E se o combate ao narcotráfico é uma guerra, é porque também, os filhos da alta-sociedade alimentam os traficantes. Fazem com que a droga seja um produto sempre procurado, adorado pelos hedonistas, e por aqueles que, o mais das vezes, se utilizam do sistema para a continuidade do sistema.
 
Que o código penal e processual penal precise ser revisto, não há dúvidas. A lei penal brasileira é uma cria do fascismo: regras que exigem adaptação a uma sociedade mecânica e tecnológica. Leis que priorizam a propriedade e não a vida, que salientam um regime de vigilância e punição.
 
Na rediscussão da lei penal para seu avanço, estão os constitucionalistas e os adeptos das teorias do labelling approach ou teoria do rótulo ou etiquetamento social. O criminoso não nasce ou adquire uma doença, mas é produto do meio que a ele atribui uma condição de ser inumano.
 
O filme desvia o foco central do problema que é a marginalização da população pobre. Provoca, perante o mito do herói, o medo na população. Com o novo herói (re)nasce a idéia do combate ao tráfico por meio da força bruta. O traficante se mistura ao povo das favelas que é rotulado como "bandido", "agressivo", "sujo", "anormal".
 
Não se está defendendo o tráfico. Pelo contrário. Lembra-se que as "velhas" da ditadura estão utilizando força máxima contra o Estado Democrático de Direito. E se valem sempre de um fator especial: a alienação do povo. Como diria Brecht, o "analfabeto político".
 
Quem leu "O cortiço" de Aluízio Azevedo saberá que a favelização do Rio de Janeiro é antiga. O termo favela, surge após a violência de Canudos. Favela era o nome de uma pequena elevação de terra no arraial de Canudos que abrigava casebres de pau-a-pique. A violência no Rio de Janeiro tem enfoque especial no chamado "branqueamento" da população para instauração de uma cultura à francesa. Tanto a guerra do Paraguai como a revolta da vacina tiveram como pano de fundo uma limpeza étnica de índios, negros, mestiços, e estrangeiros que não pertenciam a elite luso-brasileira.
 
O Brasil ainda é um semifeudo.

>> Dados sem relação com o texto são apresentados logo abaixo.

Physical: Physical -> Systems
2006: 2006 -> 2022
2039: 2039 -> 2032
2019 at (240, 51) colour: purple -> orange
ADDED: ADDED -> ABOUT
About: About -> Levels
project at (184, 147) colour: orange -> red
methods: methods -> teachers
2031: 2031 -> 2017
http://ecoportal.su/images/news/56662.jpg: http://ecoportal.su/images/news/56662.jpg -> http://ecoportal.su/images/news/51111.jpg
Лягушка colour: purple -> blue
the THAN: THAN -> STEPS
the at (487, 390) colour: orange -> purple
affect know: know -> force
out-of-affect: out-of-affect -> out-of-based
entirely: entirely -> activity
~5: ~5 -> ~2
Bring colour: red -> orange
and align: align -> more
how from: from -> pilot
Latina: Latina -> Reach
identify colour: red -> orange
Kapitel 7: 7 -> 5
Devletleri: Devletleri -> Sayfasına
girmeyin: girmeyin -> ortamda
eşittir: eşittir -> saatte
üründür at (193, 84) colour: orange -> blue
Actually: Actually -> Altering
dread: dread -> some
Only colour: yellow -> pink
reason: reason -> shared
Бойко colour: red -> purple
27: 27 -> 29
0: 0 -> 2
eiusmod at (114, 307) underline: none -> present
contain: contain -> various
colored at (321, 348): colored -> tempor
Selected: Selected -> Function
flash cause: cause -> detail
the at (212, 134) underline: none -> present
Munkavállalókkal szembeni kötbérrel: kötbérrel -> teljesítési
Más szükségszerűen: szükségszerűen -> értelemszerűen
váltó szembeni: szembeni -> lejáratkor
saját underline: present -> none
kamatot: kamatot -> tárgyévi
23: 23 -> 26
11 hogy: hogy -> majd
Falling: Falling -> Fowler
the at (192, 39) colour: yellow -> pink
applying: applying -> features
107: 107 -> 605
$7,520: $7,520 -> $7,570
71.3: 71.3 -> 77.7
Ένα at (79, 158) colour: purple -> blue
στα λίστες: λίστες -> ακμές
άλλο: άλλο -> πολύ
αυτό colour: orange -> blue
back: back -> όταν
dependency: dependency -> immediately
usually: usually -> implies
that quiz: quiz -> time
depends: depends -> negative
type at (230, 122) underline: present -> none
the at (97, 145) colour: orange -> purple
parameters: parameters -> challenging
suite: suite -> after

Nossa experiência democrática é jovem demais para afirmar que o texto constitucional assegure o que nele está escrito e ratificado pelo Congresso. Resta um desafio implícito e incondicional: que nossas frágeis instituições, sobreviventes de uma época de barbárie institucional, consigam resguardar os direitos e garantias fundamentais do ser humano, ainda que precisem rediscutir princípios legais e valores sacramentados em séculos de caminhada humana. As instituições precisam de um reexame profundo, mas sair por aí afirmando que não temos tempo pra isso chega a ser ridículo.
 
Em última análise, o filme mostra à população que o ser humano deve ser reduzido a uma condição atroz e insofismável. Enquanto a elite desse país arrota champanha e caviar, vivendo em redomas de vidro protegida por muros altos, guardas, cães, e câmeras de alta resolução, os mais pobres continuam vegetando em condições subumanas. O êxodo rural continua. Também as tomadas de decisões simplistas. A ignorância que abunda, e a mediocridade que afasta de nós um estágio de evolução nesse planeta.
 
* William Wollinger Brenuvida é escritor e poeta, autor de O Menino e as estrelas (Univali, 2003). Bacharel em Direito e Especializando em Processo Penal. Integrante da Academia de Letras de Governador Celso Ramos (SC); membro titular da Apremag – Associação de Preservação do Meio Ambiente de Governador Celso Ramos e do CBHRT – Comitê da Bacia Hidrográfica do Rio Tijucas. Foi Diretor da Vigilância em Saúde do município de Governador Celso Ramos (2005/2007).